Stored dataset items:

◇ ◇ ◇ ◇ ◇

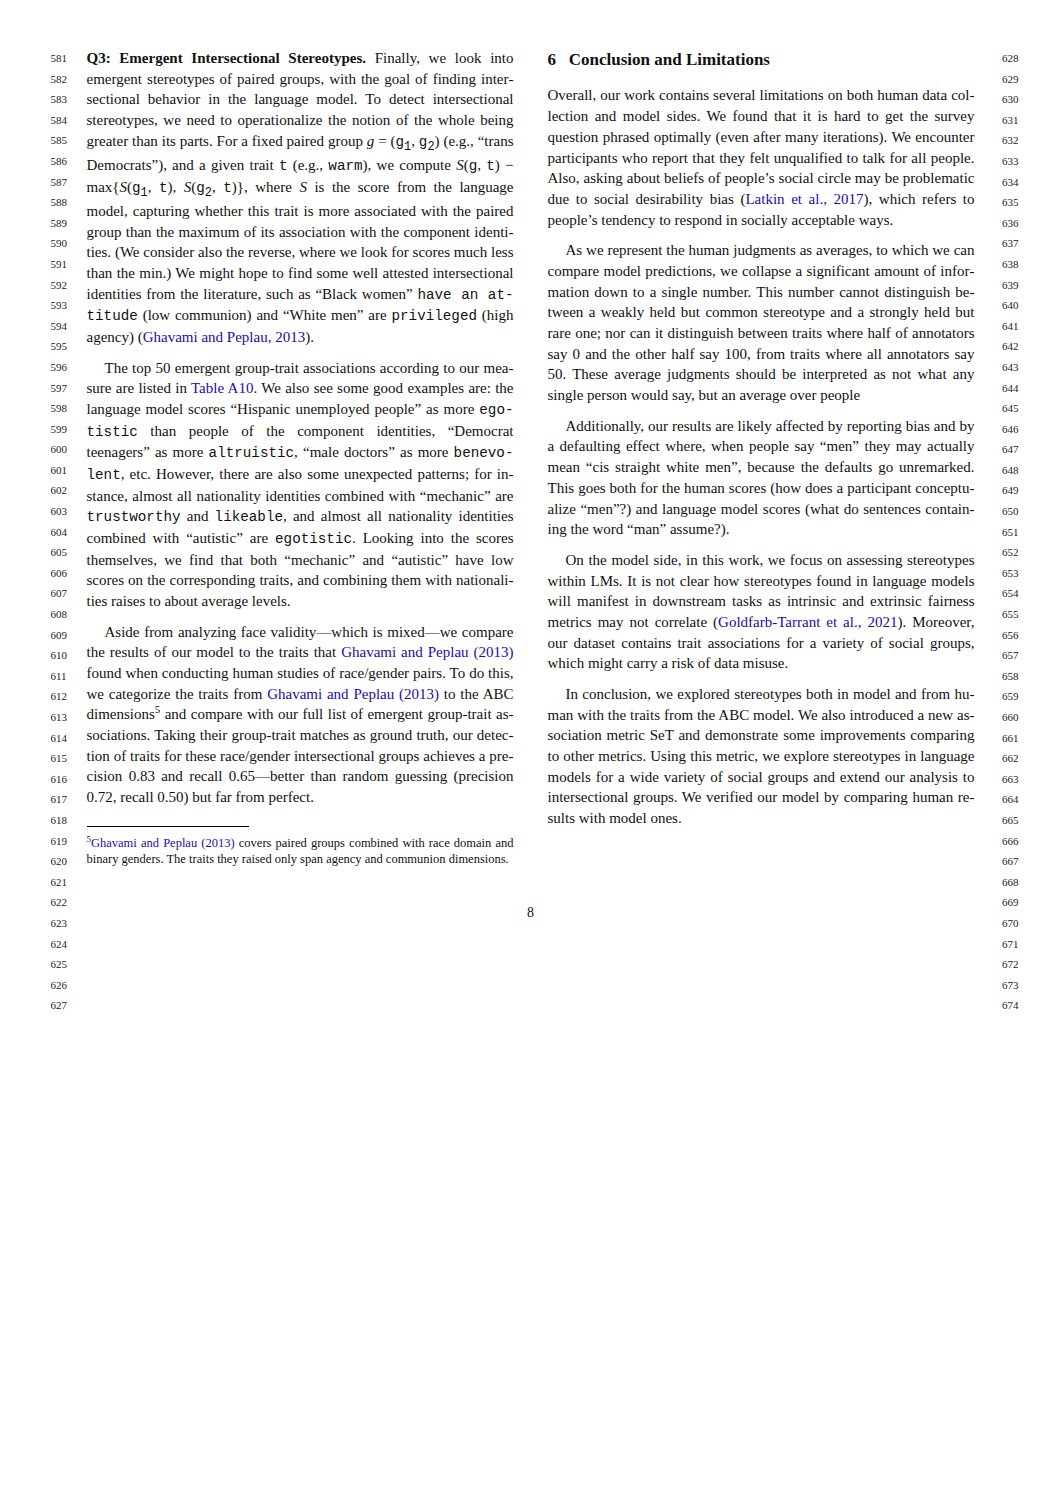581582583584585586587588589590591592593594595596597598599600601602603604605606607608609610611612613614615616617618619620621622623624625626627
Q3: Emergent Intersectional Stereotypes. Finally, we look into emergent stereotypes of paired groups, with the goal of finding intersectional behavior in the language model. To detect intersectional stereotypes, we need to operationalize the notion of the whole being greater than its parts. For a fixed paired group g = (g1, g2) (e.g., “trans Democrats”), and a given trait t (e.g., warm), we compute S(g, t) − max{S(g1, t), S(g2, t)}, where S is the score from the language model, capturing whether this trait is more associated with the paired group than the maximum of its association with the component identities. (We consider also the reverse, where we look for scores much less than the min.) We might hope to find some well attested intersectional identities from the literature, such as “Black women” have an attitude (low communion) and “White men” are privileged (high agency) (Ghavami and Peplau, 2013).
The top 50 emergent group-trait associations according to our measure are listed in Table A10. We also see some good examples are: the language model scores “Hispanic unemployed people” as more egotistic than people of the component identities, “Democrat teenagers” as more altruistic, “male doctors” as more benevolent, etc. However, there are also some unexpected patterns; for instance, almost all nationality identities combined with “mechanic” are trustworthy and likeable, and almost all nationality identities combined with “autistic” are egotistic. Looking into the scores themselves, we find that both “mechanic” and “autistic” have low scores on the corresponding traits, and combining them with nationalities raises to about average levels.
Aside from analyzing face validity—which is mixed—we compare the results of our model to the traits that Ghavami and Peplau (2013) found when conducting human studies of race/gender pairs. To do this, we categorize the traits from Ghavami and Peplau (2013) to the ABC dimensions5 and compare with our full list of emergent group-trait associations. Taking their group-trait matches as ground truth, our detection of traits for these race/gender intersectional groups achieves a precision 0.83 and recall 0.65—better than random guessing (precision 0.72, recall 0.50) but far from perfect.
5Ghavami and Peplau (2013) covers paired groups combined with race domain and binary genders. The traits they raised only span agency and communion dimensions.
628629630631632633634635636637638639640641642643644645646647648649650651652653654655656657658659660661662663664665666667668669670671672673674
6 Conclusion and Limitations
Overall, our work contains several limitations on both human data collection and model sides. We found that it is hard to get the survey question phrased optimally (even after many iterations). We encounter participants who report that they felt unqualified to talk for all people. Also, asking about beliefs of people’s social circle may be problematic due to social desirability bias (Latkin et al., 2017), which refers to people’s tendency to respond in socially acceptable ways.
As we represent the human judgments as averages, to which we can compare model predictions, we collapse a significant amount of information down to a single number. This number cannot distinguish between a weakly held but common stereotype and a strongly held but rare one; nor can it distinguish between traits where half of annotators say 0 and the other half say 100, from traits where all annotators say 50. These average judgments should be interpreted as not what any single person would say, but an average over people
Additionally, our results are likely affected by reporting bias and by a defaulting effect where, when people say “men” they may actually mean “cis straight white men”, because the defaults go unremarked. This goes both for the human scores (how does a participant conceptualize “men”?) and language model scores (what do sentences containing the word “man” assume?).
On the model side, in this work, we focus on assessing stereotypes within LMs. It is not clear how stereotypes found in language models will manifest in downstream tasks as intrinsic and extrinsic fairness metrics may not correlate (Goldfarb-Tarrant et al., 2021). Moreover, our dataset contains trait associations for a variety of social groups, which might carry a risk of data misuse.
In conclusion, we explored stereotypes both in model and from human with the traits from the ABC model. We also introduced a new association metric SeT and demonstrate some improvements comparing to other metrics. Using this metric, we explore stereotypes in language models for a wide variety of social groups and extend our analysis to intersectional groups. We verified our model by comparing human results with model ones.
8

◇ ◇ ◇ ◇ ◇

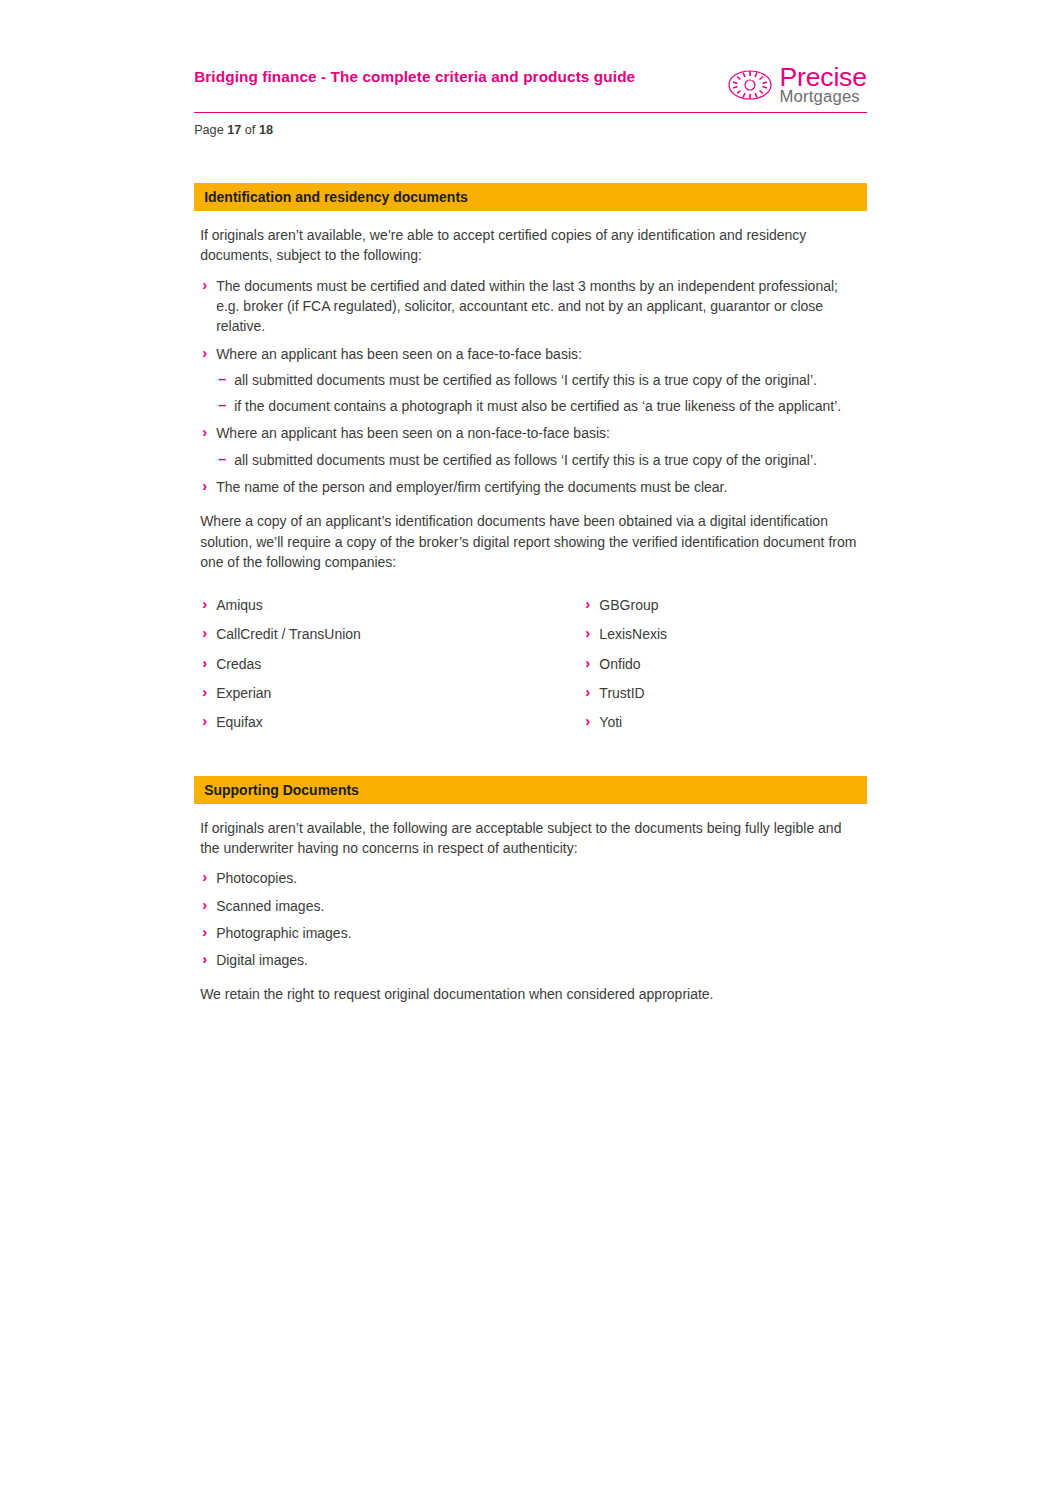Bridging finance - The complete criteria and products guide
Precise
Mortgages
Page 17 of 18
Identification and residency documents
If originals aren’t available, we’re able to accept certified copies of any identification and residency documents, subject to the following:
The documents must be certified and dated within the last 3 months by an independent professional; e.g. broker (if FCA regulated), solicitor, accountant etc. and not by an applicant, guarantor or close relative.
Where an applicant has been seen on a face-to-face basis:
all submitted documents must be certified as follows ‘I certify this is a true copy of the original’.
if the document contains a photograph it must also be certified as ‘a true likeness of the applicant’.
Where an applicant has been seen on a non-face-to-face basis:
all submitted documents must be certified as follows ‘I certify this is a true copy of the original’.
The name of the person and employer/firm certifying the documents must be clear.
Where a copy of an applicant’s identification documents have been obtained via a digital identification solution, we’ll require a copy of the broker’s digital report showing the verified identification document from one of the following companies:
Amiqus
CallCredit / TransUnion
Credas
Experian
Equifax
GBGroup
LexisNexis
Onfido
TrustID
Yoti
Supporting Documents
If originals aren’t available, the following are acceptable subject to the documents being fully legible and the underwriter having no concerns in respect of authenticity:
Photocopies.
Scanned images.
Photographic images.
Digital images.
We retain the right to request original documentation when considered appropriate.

◇ ◇ ◇ ◇ ◇

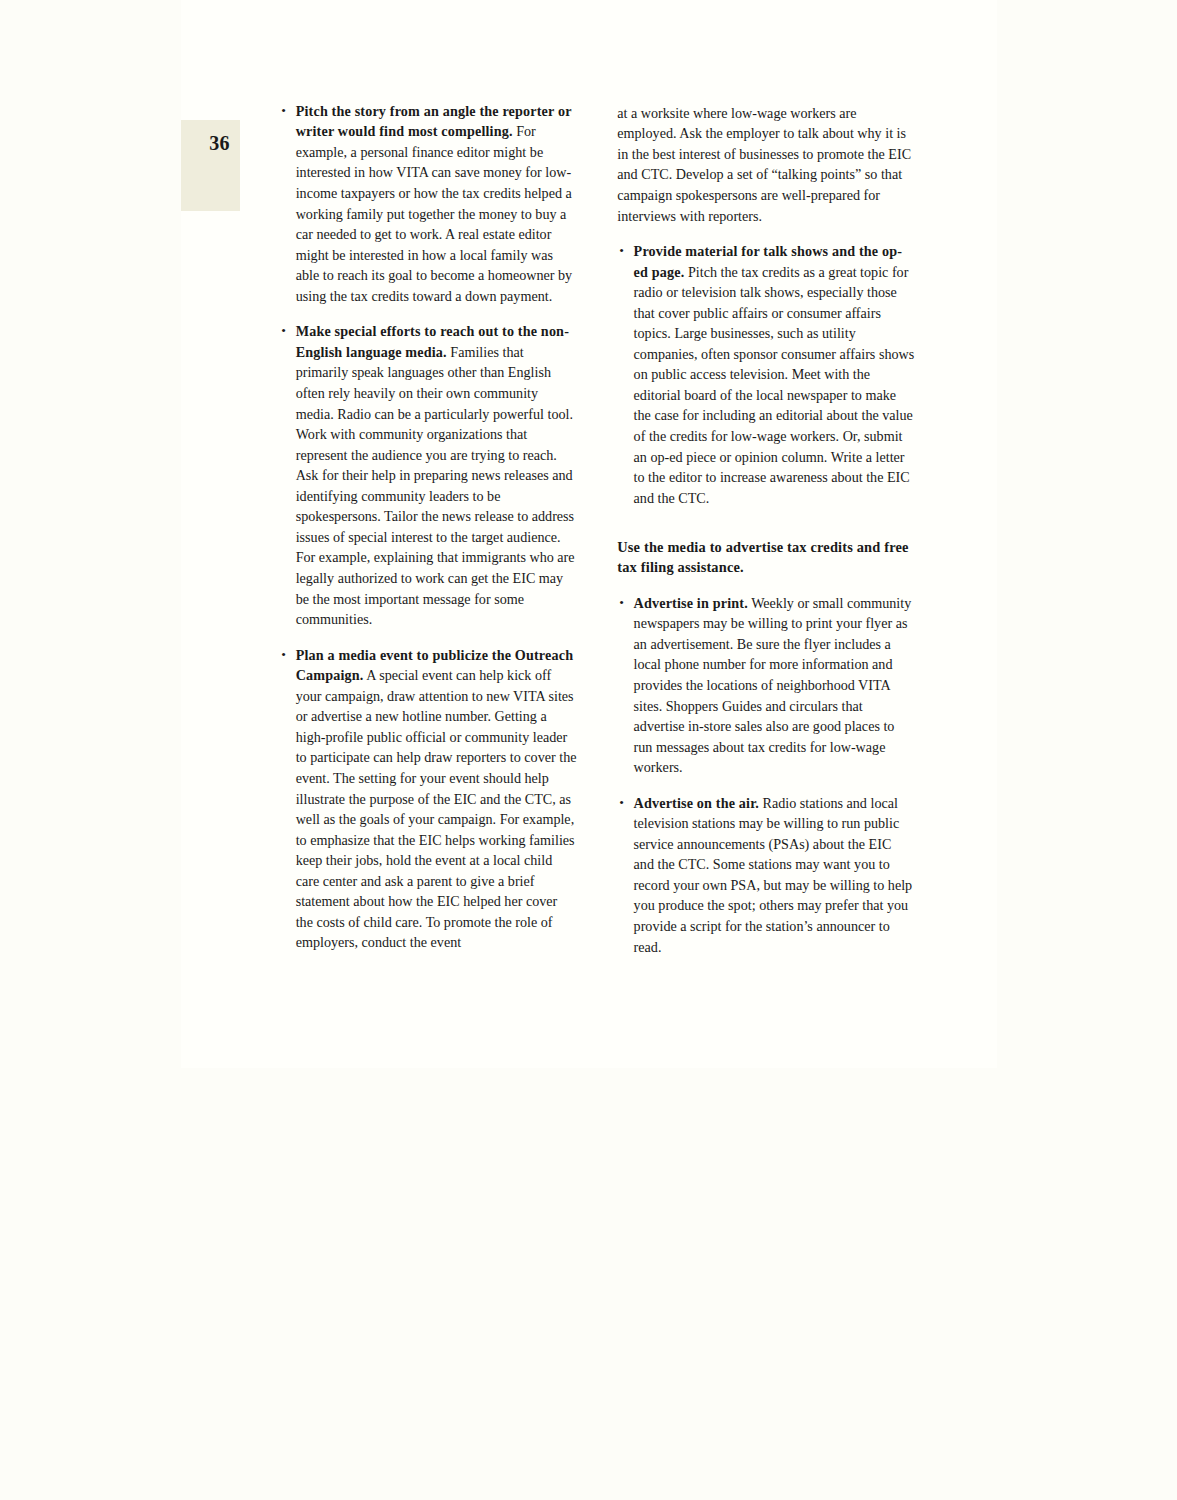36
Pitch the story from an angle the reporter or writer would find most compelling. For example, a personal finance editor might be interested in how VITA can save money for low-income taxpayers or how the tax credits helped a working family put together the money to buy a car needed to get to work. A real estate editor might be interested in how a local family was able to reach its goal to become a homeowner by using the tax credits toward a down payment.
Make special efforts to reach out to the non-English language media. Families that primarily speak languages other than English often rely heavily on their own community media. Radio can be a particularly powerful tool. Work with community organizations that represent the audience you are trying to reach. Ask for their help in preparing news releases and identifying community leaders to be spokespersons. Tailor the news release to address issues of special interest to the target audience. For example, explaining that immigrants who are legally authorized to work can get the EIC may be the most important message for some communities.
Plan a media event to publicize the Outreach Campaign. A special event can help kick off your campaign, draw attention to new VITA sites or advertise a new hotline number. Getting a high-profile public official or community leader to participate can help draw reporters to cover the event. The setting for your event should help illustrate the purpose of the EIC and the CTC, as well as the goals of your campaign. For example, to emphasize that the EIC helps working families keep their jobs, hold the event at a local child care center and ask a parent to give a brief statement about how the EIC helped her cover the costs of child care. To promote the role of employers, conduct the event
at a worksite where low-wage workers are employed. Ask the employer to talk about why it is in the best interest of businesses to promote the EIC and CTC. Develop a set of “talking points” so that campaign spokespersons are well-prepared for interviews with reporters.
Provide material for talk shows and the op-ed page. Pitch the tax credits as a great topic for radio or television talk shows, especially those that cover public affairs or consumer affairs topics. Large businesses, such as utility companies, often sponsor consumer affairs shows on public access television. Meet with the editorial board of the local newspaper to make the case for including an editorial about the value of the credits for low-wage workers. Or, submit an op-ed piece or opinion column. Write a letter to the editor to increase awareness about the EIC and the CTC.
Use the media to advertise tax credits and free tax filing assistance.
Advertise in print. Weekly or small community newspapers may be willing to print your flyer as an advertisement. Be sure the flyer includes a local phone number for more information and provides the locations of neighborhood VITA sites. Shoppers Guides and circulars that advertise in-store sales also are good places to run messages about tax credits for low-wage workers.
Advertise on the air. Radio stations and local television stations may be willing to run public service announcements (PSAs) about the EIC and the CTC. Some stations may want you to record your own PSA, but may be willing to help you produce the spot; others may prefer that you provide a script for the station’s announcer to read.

◇ ◇ ◇ ◇ ◇

TASK PROMPT:
Which lines of the data contain "race"? Copy them all.

OUTPUT:
Aside from analyzing face validity—which is mixed—we compare the results of our model to the traits that Ghavami and Peplau (2013) found when conducting human studies of race/gender pairs. To do this, we categorize the traits from Ghavami and Peplau (2013) to the ABC dimensions5 and compare with our full list of emergent group-trait associations. Taking their group-trait matches as ground truth, our detection of traits for these race/gender intersectional groups achieves a precision 0.83 and recall 0.65—better than random guessing (precision 0.72, recall 0.50) but far from perfect.
5Ghavami and Peplau (2013) covers paired groups combined with race domain and binary genders. The traits they raised only span agency and communion dimensions.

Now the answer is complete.